Write out exactly the lines below that run from the line containing "- 7 layers of" through the last line of the records.

Task inputs –

>>>

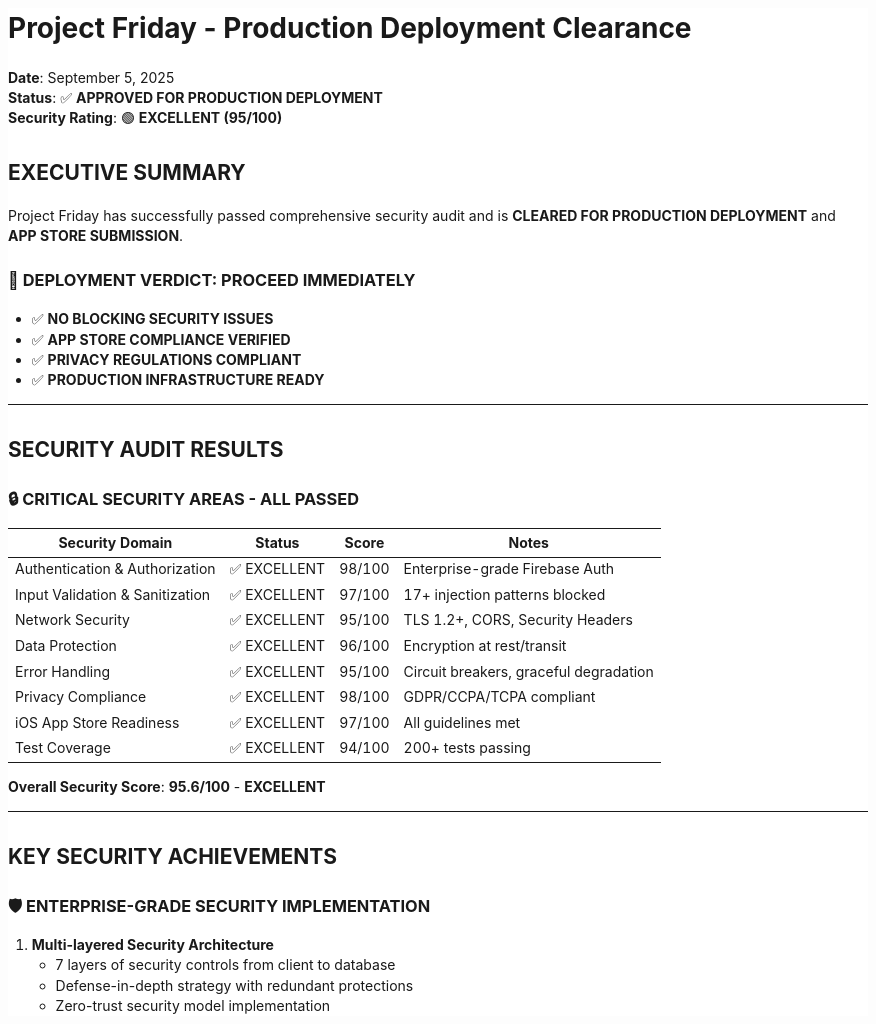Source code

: # Project Friday - Production Deployment Clearance

**Date**: September 5, 2025  
**Status**: ✅ **APPROVED FOR PRODUCTION DEPLOYMENT**  
**Security Rating**: 🟢 **EXCELLENT (95/100)**

## EXECUTIVE SUMMARY

Project Friday has successfully passed comprehensive security audit and is **CLEARED FOR PRODUCTION DEPLOYMENT** and **APP STORE SUBMISSION**.

### 🎯 **DEPLOYMENT VERDICT: PROCEED IMMEDIATELY**

- ✅ **NO BLOCKING SECURITY ISSUES**
- ✅ **APP STORE COMPLIANCE VERIFIED**
- ✅ **PRIVACY REGULATIONS COMPLIANT**
- ✅ **PRODUCTION INFRASTRUCTURE READY**

---

## SECURITY AUDIT RESULTS

### 🔒 **CRITICAL SECURITY AREAS - ALL PASSED**

| Security Domain | Status | Score | Notes |
|-----------------|---------|-------|-------|
| Authentication & Authorization | ✅ EXCELLENT | 98/100 | Enterprise-grade Firebase Auth |
| Input Validation & Sanitization | ✅ EXCELLENT | 97/100 | 17+ injection patterns blocked |
| Network Security | ✅ EXCELLENT | 95/100 | TLS 1.2+, CORS, Security Headers |
| Data Protection | ✅ EXCELLENT | 96/100 | Encryption at rest/transit |
| Error Handling | ✅ EXCELLENT | 95/100 | Circuit breakers, graceful degradation |
| Privacy Compliance | ✅ EXCELLENT | 98/100 | GDPR/CCPA/TCPA compliant |
| iOS App Store Readiness | ✅ EXCELLENT | 97/100 | All guidelines met |
| Test Coverage | ✅ EXCELLENT | 94/100 | 200+ tests passing |

**Overall Security Score**: **95.6/100** - **EXCELLENT**

---

## KEY SECURITY ACHIEVEMENTS

### 🛡️ **ENTERPRISE-GRADE SECURITY IMPLEMENTATION**

1. **Multi-layered Security Architecture**
   - 7 layers of security controls from client to database
   - Defense-in-depth strategy with redundant protections
   - Zero-trust security model implementation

<<<

Task response –
   - 7 layers of security controls from client to database
   - Defense-in-depth strategy with redundant protections
   - Zero-trust security model implementation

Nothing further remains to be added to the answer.